It was a wise choice to leave the meter running. Just as the cab pulled up to the main entrance, precisely on the half-hour, Mathias Svensson rifled the low drive which gave Portsmouth a 2-1 lead. Four minutes from time Lee Bradbury put a third goal past a Leeds team whose defence had stood unbeaten for five matches and the Pompey Chimes had a haunting ring for Portsmouth old boy George Graham - even though Bowyer headed the second in the fourth minute of injury time.
Portsmouth's supporters brought with them the bright, breezy south coast air that so enlivened the club's advance to within a penalty shoot-out decider of a final place five years ago. It was perhaps fitting, then, that the early goal was scored by one of the three veterans of Portsmouth's night of heartache in that semi-final replay at Villa Park. Bradbury's hooked cross from the left was a well-measured invitation to Alan McLoughlin, though in executing the diving header which gave his side a seventh-minute lead the Republic of Ireland midfielder had no option but to launch himself into the beaten Nigel Martyn.

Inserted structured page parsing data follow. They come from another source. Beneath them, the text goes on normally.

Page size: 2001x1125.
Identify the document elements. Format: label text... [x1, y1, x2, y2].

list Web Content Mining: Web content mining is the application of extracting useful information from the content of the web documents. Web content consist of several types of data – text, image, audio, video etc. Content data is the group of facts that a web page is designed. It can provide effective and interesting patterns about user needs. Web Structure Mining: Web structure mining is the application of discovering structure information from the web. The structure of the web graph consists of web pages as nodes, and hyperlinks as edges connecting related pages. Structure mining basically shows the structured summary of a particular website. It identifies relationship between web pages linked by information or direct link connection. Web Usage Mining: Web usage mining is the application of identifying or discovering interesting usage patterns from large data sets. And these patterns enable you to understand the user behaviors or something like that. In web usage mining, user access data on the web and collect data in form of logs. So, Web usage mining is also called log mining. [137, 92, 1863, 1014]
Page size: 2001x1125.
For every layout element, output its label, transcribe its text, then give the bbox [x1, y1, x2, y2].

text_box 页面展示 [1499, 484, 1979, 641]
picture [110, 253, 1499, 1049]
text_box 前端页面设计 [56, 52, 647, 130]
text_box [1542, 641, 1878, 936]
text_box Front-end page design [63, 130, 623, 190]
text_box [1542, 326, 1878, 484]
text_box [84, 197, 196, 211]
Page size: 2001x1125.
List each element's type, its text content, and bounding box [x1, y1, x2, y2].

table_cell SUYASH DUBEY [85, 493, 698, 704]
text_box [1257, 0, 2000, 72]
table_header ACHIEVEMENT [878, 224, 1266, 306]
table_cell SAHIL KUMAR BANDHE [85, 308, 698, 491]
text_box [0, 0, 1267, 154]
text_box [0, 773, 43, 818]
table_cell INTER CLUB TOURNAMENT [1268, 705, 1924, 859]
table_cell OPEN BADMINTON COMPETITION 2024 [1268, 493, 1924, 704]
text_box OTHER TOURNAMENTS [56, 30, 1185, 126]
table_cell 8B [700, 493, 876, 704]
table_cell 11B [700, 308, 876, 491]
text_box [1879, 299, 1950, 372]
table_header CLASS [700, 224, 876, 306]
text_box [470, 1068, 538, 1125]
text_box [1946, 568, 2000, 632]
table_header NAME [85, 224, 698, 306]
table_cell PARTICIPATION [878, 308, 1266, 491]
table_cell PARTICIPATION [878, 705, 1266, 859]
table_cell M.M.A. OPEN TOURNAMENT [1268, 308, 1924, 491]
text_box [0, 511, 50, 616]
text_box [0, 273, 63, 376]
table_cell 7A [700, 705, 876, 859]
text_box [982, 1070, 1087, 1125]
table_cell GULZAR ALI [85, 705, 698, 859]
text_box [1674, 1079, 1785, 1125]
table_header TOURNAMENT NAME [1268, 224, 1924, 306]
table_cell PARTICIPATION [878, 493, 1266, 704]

McLoughlin's bravery prevented him from helping his colleagues build on their advantage for all but the 14 minutes in which he hobbled on. Before he made way for Sammy Igoe, the Mancunian still managed to summon sufficient composure to hoist a left-wing corner that would have yielded a second goal for Portsmouth had Tony Dorigo not been stationed on goal- line sentry duty. Gary Kelly was in the same spot when the ubiquitous Bradbury headed Fitzroy Simpson's corner from the right towards the home goal just before the half-hour. Unlike his Antipodean team-mate, however, the Irish wing-back blocked the ball with an arm rather than a leg. Intent having been very much open to question, Paul Alcock sensibly limited his admonition to a yellow card in addition to the inevitable kick. Simpson struck it to Martyn's right but it was too close to the Cornishman to beat his dive.
More often than not Leeds' up-field sorties became ensnared in the sand- traps which gave Elland Road a striking resemblance to Portsmouth beach. They were fortunate to survive another potential handicap, four minutes into the second-half, when Bradbury's downward header from Paul Hall's right wing cross bounced into the arms of Martyn. Two minutes later, though, Leeds were level, Rod Wallace threading the ball to Bowyer, who neatly lifted it over the advancing Alan Knight with his right foot.